あんま見ないでくれブログ

恥ずかしいから

ヒカルの碁のはなし(10/10)

もう辛抱たまらんのでヒカルの碁の話をします。もういい。もう良いんだ…。

 

めんどくさいので、読んだ人にしかわからない話ばかりします。ネタバレも。読んでなかったら読んでください。

 

www.amazon.co.jp

 

まず初めに、この漫画の一番の評価点は何と言っても「漫画としての表現の巧みさ」でしょう。

 

原作のほったゆみ、作画の小畑健、両氏ともに「見せ方」が上手いのだろう、と感じさせる箇所がいくつもあります。

 

1巻の時点でも巧みな表現は随所に見受けられます。

 

例えばヒカルと佐為の邂逅が描かる1話目で、歴史上最も強い棋士は誰か、という問いに対して碁の先生が本因坊秀作である、と答える場面があります。

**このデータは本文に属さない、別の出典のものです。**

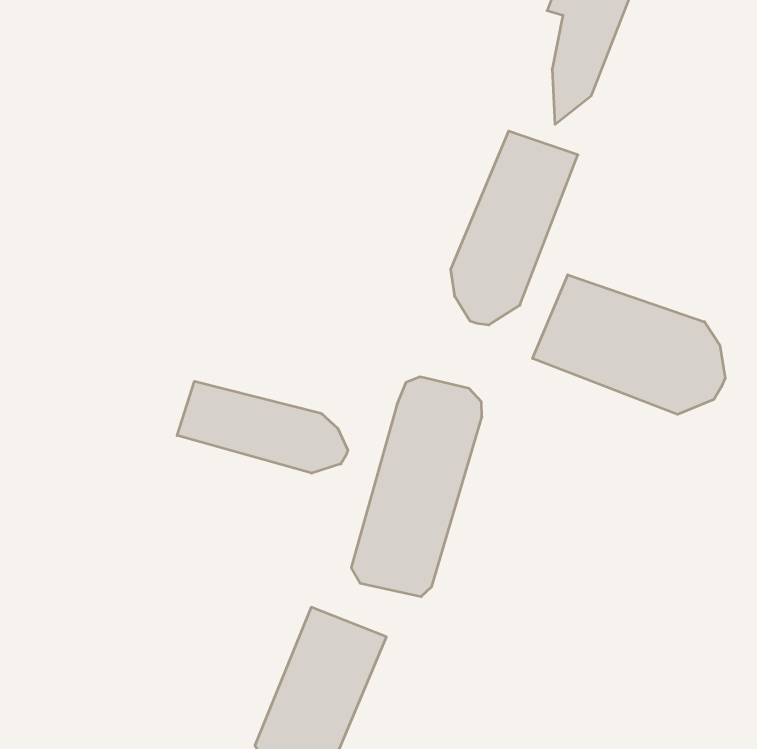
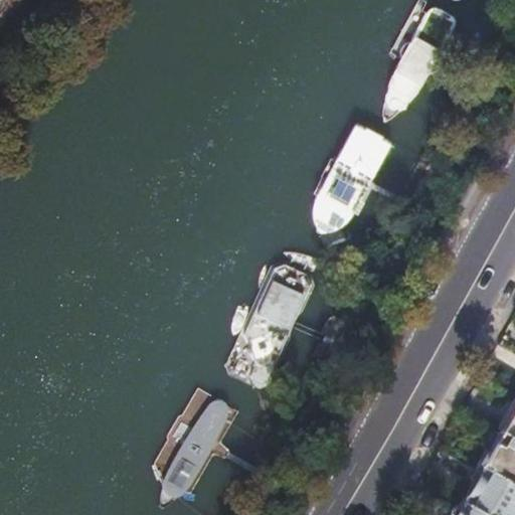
building: [533,275,725,414] -> none
building: [177,381,348,473] -> none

本因坊秀作とは、佐為が以前取り憑いていた人間であることが示されています。「佐為が歴史上最も強い」ことを間接的に示しているのです。

あえて直接的に強さを示さず、読者に類推をさせることによって、かえって効果的に映ることを活かしたつくりだと言えます。ここを1話目のオチに持ってきたのも上手いです。

 

居ないとは思いますが、読んでいない人は読んでください。1話目の話しかしていないのでまだ間に合います。

www.amazon.co.jp

 

2話目では佐為にとっても強大な敵となりうる塔矢行洋名人、そしてその息子でありライバルと言える塔矢アキラが登場します。

 

アキラは周りの大人たちからも一目置かれる存在あることが描写されており、佐為はアキラとの対局の中で「はるかな高みから」アキラを見下ろしていることが呈されます。

間接的な表現でしか描かれていなかった佐為の実際の強さが描かれています。

 

また、ヒカルがアキラと別れた後になって、アキラはヒカルが一度も対局したことが無かったことを知ります。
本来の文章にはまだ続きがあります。